**** 本文抜粋 ****

2010年1月9日土曜日

12月米雇用者:8.5万人減、建設業で悪化、派遣は増勢

http://www.bloomberg.co.jp/apps/news?pid=90920000&sid=aHMa68fFi41M

1月8日(ブルームバーグ):米労働省が8日に発表した12月の雇用統計によると、非農業部門雇用者数(事業所調査、季節調整済み)は前月比8万5000人減少した。11月は4000人増加と、速報値(1万1000人減)から約2年ぶりのプラスに修正された。ブルームバーグ・ニュースがまとめたエコノミストの予想中央値では前月比横ばいが見込まれていた。

  家計調査に基づく12月の失業率は10%と、前月と同率にとどまった。一方、平均失業期間は29.1週(前月28.6週)と、同項目の集計が開始された1948年以降で最長となった。

  事業所調査の雇用者数は、建設業が5万3000人減少し、マイナス幅は前月(2万7000人減)のほぼ2倍に拡大した。寒冷な気候が反映された可能性がある。

  製造業は2万7000人減(前月は3万5000人減)と、減少幅は07年12月以来の最小となった。自動車・同部品部門は4900人減少した。

  銀行や保険会社、レストランや小売業者を含む広義のサービス業は4000人減少。前月は6万2000人増加だった。金融部門は4000人増加し、前月(6000人減)からプラスに転換。小売業は1万200人減少(前月は1万3500人減)した。

人材派遣は5カ月連続プラス

  人材派遣部門の雇用者は4万6500人増加し、5カ月連続のプラスとなった。人材派遣部門は、雇用者数全体の増加に先行する傾向がある。企業は需要回復の持続性を見極めるまで、まず非正規社員の雇用拡大で対応する。

  政府部門は2万1000人減と、前月の4000人増からマイナスに転じた。

****

§ 課題の説明: 上の米雇用統計の記事のうち、「2010年1月9日土曜日」で始まり「品部門は4900人減少した。」で終わる部分を、一字も変えずに書き写せ。

**** 抜粋データ ****

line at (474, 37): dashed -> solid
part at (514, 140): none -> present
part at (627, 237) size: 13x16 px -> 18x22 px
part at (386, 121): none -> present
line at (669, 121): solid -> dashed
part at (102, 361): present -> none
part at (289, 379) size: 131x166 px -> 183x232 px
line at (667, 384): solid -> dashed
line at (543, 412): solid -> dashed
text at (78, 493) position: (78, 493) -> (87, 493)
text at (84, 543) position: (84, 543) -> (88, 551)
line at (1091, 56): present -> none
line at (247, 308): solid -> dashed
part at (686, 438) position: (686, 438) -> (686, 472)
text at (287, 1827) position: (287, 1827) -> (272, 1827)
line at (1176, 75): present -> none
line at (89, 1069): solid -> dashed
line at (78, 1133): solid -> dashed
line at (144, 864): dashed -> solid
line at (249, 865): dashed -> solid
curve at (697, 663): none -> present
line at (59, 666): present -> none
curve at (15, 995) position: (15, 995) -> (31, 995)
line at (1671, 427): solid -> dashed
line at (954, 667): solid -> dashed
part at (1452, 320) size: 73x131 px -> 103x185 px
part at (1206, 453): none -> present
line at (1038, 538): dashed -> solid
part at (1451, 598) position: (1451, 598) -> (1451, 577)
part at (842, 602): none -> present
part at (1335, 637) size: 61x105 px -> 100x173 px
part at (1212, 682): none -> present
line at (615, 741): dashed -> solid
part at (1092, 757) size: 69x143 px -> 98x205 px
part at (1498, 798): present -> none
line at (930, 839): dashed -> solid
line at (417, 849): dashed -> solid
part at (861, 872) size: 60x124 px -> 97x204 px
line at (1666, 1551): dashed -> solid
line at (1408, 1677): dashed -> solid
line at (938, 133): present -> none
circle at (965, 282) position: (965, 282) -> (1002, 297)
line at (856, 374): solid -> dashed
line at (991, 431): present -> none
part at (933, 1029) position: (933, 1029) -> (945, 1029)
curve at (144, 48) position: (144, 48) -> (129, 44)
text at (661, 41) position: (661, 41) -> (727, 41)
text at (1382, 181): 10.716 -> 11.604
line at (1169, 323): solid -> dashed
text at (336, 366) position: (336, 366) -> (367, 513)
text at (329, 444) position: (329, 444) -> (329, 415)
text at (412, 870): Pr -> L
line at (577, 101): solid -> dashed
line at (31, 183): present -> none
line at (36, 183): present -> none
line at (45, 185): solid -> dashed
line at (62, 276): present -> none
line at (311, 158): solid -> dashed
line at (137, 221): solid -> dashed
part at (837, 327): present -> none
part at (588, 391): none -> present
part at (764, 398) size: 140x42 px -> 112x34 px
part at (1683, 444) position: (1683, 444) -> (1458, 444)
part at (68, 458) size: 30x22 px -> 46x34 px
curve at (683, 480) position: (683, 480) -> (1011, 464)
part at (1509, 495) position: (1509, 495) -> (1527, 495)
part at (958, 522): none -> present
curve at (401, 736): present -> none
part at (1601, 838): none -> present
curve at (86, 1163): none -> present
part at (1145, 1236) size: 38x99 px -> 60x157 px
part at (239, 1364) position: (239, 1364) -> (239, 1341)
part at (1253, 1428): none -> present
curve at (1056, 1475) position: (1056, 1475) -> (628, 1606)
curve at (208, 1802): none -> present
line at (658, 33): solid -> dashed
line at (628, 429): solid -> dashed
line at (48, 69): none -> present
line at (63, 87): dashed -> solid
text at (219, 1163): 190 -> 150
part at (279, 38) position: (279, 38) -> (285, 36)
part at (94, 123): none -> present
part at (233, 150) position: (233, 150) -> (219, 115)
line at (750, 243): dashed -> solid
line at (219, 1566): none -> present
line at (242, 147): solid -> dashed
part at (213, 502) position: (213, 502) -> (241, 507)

****

§ 期待される出力:
2010年1月9日土曜日

12月米雇用者:8.5万人減、建設業で悪化、派遣は増勢

http://www.bloomberg.co.jp/apps/news?pid=90920000&sid=aHMa68fFi41M

1月8日(ブルームバーグ):米労働省が8日に発表した12月の雇用統計によると、非農業部門雇用者数(事業所調査、季節調整済み)は前月比8万5000人減少した。11月は4000人増加と、速報値(1万1000人減)から約2年ぶりのプラスに修正された。ブルームバーグ・ニュースがまとめたエコノミストの予想中央値では前月比横ばいが見込まれていた。

  家計調査に基づく12月の失業率は10%と、前月と同率にとどまった。一方、平均失業期間は29.1週(前月28.6週)と、同項目の集計が開始された1948年以降で最長となった。

  事業所調査の雇用者数は、建設業が5万3000人減少し、マイナス幅は前月(2万7000人減)のほぼ2倍に拡大した。寒冷な気候が反映された可能性がある。

  製造業は2万7000人減(前月は3万5000人減)と、減少幅は07年12月以来の最小となった。自動車・同部品部門は4900人減少した。